WORK INSTRUCTION: Reproduce the listing below line for line, with no changes.

INPUT FOR THIS TASK:
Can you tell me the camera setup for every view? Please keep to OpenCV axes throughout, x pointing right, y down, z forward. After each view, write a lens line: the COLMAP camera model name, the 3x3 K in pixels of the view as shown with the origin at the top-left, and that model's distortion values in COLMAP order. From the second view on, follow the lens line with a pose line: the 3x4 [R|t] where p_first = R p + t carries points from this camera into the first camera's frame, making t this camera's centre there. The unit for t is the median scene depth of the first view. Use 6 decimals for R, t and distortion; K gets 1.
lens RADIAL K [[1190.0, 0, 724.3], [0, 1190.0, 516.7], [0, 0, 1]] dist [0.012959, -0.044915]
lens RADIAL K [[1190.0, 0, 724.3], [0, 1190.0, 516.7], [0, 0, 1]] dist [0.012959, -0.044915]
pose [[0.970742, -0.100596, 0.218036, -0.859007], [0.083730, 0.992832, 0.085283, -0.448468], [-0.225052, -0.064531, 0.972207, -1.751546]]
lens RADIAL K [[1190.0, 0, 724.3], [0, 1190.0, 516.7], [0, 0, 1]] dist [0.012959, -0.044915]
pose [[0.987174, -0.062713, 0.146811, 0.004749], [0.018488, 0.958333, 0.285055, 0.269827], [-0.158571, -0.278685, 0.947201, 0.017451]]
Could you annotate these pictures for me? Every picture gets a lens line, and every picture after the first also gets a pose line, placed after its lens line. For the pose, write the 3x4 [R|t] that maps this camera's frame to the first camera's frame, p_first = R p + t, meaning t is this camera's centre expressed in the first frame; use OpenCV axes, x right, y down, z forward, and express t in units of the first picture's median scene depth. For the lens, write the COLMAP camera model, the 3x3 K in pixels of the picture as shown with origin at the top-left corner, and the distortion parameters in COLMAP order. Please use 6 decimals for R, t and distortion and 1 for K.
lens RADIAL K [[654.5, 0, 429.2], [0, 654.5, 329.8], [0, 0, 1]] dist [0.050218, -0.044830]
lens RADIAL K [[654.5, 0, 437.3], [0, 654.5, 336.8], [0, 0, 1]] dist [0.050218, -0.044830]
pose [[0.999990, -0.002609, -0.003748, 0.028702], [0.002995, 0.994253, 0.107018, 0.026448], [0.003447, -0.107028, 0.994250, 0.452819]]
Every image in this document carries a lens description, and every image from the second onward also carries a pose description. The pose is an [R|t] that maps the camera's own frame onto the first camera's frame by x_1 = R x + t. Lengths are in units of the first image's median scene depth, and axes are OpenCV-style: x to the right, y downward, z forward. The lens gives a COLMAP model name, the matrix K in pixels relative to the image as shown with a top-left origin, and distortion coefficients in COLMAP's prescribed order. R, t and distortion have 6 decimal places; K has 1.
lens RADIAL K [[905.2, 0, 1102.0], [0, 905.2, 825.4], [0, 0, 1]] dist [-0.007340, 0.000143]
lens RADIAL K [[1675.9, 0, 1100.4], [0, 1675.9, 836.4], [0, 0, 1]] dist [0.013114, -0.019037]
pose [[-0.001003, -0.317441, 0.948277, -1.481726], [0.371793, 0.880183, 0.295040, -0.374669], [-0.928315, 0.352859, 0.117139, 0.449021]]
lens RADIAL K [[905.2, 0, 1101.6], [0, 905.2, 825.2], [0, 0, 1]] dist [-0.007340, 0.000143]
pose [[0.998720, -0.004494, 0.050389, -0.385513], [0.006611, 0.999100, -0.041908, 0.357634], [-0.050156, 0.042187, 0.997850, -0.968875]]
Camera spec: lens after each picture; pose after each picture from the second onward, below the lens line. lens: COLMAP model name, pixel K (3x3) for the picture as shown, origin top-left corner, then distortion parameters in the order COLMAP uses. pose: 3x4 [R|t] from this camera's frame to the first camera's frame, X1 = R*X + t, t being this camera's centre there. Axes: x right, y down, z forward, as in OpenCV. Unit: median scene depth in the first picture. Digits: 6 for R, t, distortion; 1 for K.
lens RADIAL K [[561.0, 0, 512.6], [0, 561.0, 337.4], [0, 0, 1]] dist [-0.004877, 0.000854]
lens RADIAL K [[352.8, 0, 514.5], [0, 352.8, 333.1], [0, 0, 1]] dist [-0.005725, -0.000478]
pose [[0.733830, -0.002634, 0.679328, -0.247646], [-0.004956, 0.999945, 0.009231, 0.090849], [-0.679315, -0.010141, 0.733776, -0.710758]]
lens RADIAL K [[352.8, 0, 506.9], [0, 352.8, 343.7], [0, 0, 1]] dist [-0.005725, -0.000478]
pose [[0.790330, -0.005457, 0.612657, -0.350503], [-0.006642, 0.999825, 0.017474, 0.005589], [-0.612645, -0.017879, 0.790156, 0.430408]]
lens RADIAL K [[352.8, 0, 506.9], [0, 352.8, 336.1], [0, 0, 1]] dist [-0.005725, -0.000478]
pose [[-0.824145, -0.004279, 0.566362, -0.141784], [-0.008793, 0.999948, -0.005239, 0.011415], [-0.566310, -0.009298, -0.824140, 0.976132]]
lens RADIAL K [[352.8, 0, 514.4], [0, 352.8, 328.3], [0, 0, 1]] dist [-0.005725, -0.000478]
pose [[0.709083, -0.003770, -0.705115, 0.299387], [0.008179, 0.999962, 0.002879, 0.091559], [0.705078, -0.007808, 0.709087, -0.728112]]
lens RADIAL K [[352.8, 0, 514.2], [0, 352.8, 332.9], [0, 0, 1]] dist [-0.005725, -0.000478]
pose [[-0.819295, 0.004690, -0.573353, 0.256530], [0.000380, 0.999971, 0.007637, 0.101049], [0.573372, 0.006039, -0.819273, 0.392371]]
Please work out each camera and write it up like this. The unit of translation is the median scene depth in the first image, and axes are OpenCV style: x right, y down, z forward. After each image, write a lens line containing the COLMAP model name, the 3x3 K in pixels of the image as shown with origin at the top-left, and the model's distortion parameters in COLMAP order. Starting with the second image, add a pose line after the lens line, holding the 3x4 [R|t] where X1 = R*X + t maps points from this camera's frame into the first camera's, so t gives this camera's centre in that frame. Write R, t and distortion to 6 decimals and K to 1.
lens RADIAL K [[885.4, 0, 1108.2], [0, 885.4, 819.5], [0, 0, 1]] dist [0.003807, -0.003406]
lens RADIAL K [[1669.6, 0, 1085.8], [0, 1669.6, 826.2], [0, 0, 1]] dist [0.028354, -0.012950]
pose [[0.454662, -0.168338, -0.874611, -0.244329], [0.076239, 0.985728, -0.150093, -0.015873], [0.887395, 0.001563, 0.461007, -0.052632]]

SOLUTION BELOW:
Can you tell me the camera setup for every view? Please keep to OpenCV axes throughout, x pointing right, y down, z forward. After each view, write a lens line: the COLMAP camera model name, the 3x3 K in pixels of the view as shown with the origin at the top-left, and that model's distortion values in COLMAP order. From the second view on, follow the lens line with a pose line: the 3x4 [R|t] where p_first = R p + t carries points from this camera into the first camera's frame, making t this camera's centre there. The unit for t is the median scene depth of the first view. Use 6 decimals for R, t and distortion; K gets 1.
lens RADIAL K [[1190.0, 0, 724.3], [0, 1190.0, 516.7], [0, 0, 1]] dist [0.012959, -0.044915]
lens RADIAL K [[1190.0, 0, 724.3], [0, 1190.0, 516.7], [0, 0, 1]] dist [0.012959, -0.044915]
pose [[0.970742, -0.100596, 0.218036, -0.859007], [0.083730, 0.992832, 0.085283, -0.448468], [-0.225052, -0.064531, 0.972207, -1.751546]]
lens RADIAL K [[1190.0, 0, 724.3], [0, 1190.0, 516.7], [0, 0, 1]] dist [0.012959, -0.044915]
pose [[0.987174, -0.062713, 0.146811, 0.004749], [0.018488, 0.958333, 0.285055, 0.269827], [-0.158571, -0.278685, 0.947201, 0.017451]]
Could you annotate these pictures for me? Every picture gets a lens line, and every picture after the first also gets a pose line, placed after its lens line. For the pose, write the 3x4 [R|t] that maps this camera's frame to the first camera's frame, p_first = R p + t, meaning t is this camera's centre expressed in the first frame; use OpenCV axes, x right, y down, z forward, and express t in units of the first picture's median scene depth. For the lens, write the COLMAP camera model, the 3x3 K in pixels of the picture as shown with origin at the top-left corner, and the distortion parameters in COLMAP order. Please use 6 decimals for R, t and distortion and 1 for K.
lens RADIAL K [[654.5, 0, 429.2], [0, 654.5, 329.8], [0, 0, 1]] dist [0.050218, -0.044830]
lens RADIAL K [[654.5, 0, 437.3], [0, 654.5, 336.8], [0, 0, 1]] dist [0.050218, -0.044830]
pose [[0.999990, -0.002609, -0.003748, 0.028702], [0.002995, 0.994253, 0.107018, 0.026448], [0.003447, -0.107028, 0.994250, 0.452819]]
Every image in this document carries a lens description, and every image from the second onward also carries a pose description. The pose is an [R|t] that maps the camera's own frame onto the first camera's frame by x_1 = R x + t. Lengths are in units of the first image's median scene depth, and axes are OpenCV-style: x to the right, y downward, z forward. The lens gives a COLMAP model name, the matrix K in pixels relative to the image as shown with a top-left origin, and distortion coefficients in COLMAP's prescribed order. R, t and distortion have 6 decimal places; K has 1.
lens RADIAL K [[905.2, 0, 1102.0], [0, 905.2, 825.4], [0, 0, 1]] dist [-0.007340, 0.000143]
lens RADIAL K [[1675.9, 0, 1100.4], [0, 1675.9, 836.4], [0, 0, 1]] dist [0.013114, -0.019037]
pose [[-0.001003, -0.317441, 0.948277, -1.481726], [0.371793, 0.880183, 0.295040, -0.374669], [-0.928315, 0.352859, 0.117139, 0.449021]]
lens RADIAL K [[905.2, 0, 1101.6], [0, 905.2, 825.2], [0, 0, 1]] dist [-0.007340, 0.000143]
pose [[0.998720, -0.004494, 0.050389, -0.385513], [0.006611, 0.999100, -0.041908, 0.357634], [-0.050156, 0.042187, 0.997850, -0.968875]]
Camera spec: lens after each picture; pose after each picture from the second onward, below the lens line. lens: COLMAP model name, pixel K (3x3) for the picture as shown, origin top-left corner, then distortion parameters in the order COLMAP uses. pose: 3x4 [R|t] from this camera's frame to the first camera's frame, X1 = R*X + t, t being this camera's centre there. Axes: x right, y down, z forward, as in OpenCV. Unit: median scene depth in the first picture. Digits: 6 for R, t, distortion; 1 for K.
lens RADIAL K [[561.0, 0, 512.6], [0, 561.0, 337.4], [0, 0, 1]] dist [-0.004877, 0.000854]
lens RADIAL K [[352.8, 0, 514.5], [0, 352.8, 333.1], [0, 0, 1]] dist [-0.005725, -0.000478]
pose [[0.733830, -0.002634, 0.679328, -0.247646], [-0.004956, 0.999945, 0.009231, 0.090849], [-0.679315, -0.010141, 0.733776, -0.710758]]
lens RADIAL K [[352.8, 0, 506.9], [0, 352.8, 343.7], [0, 0, 1]] dist [-0.005725, -0.000478]
pose [[0.790330, -0.005457, 0.612657, -0.350503], [-0.006642, 0.999825, 0.017474, 0.005589], [-0.612645, -0.017879, 0.790156, 0.430408]]
lens RADIAL K [[352.8, 0, 506.9], [0, 352.8, 336.1], [0, 0, 1]] dist [-0.005725, -0.000478]
pose [[-0.824145, -0.004279, 0.566362, -0.141784], [-0.008793, 0.999948, -0.005239, 0.011415], [-0.566310, -0.009298, -0.824140, 0.976132]]
lens RADIAL K [[352.8, 0, 514.4], [0, 352.8, 328.3], [0, 0, 1]] dist [-0.005725, -0.000478]
pose [[0.709083, -0.003770, -0.705115, 0.299387], [0.008179, 0.999962, 0.002879, 0.091559], [0.705078, -0.007808, 0.709087, -0.728112]]
lens RADIAL K [[352.8, 0, 514.2], [0, 352.8, 332.9], [0, 0, 1]] dist [-0.005725, -0.000478]
pose [[-0.819295, 0.004690, -0.573353, 0.256530], [0.000380, 0.999971, 0.007637, 0.101049], [0.573372, 0.006039, -0.819273, 0.392371]]
Please work out each camera and write it up like this. The unit of translation is the median scene depth in the first image, and axes are OpenCV style: x right, y down, z forward. After each image, write a lens line containing the COLMAP model name, the 3x3 K in pixels of the image as shown with origin at the top-left, and the model's distortion parameters in COLMAP order. Starting with the second image, add a pose line after the lens line, holding the 3x4 [R|t] where X1 = R*X + t maps points from this camera's frame into the first camera's, so t gives this camera's centre in that frame. Write R, t and distortion to 6 decimals and K to 1.
lens RADIAL K [[885.4, 0, 1108.2], [0, 885.4, 819.5], [0, 0, 1]] dist [0.003807, -0.003406]
lens RADIAL K [[1669.6, 0, 1085.8], [0, 1669.6, 826.2], [0, 0, 1]] dist [0.028354, -0.012950]
pose [[0.454662, -0.168338, -0.874611, -0.244329], [0.076239, 0.985728, -0.150093, -0.015873], [0.887395, 0.001563, 0.461007, -0.052632]]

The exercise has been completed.